- [Written task]
Please revise the listing from the line with "Which category has" through its end, swapping "value" for "amount" and changing nothing else. Leave the pictures out of your answer.

- [The data]
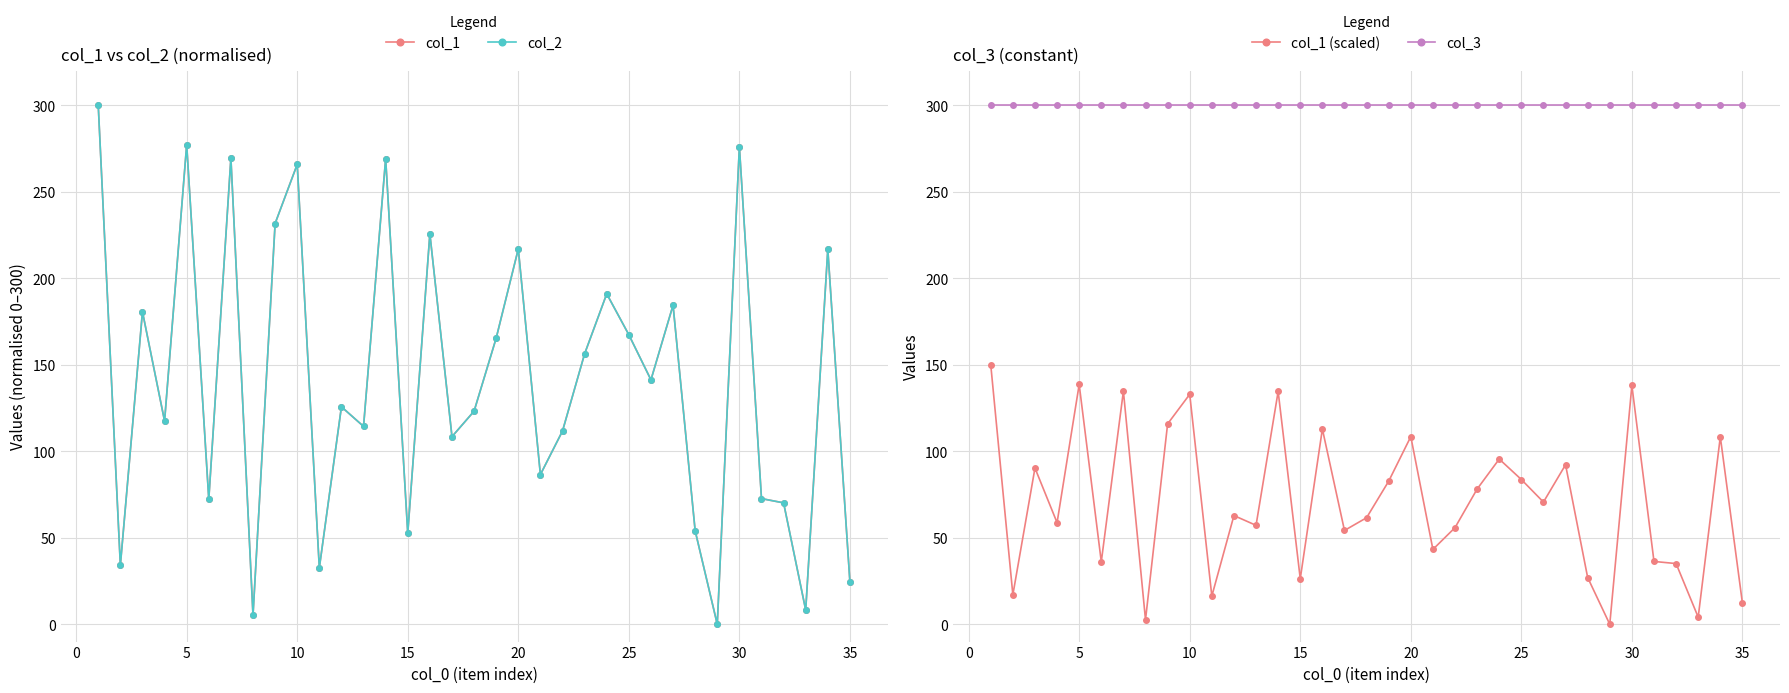

How many series are shown in this chart?

4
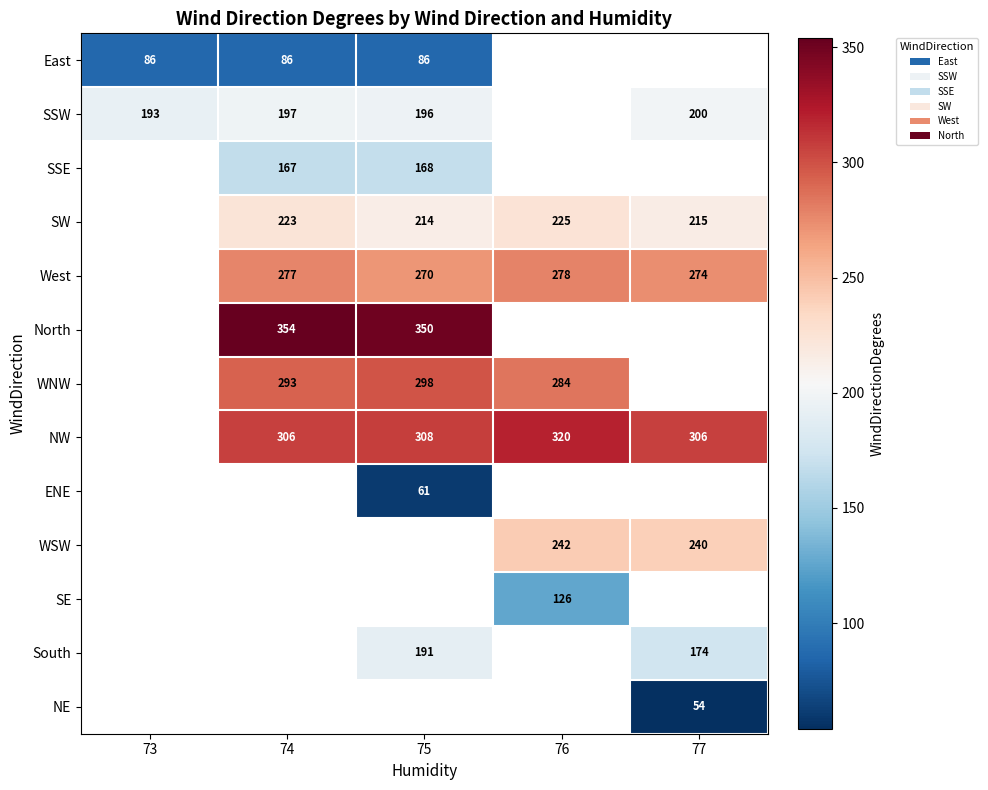

Which category has the highest value across all series?

74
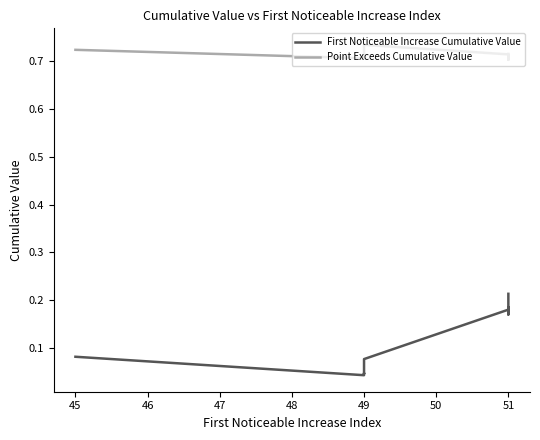

Which has a higher value, 49 or 49?

49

- [The completed task]
Which category has the highest amount across all series?

74

Which has a higher amount, 49 or 49?

49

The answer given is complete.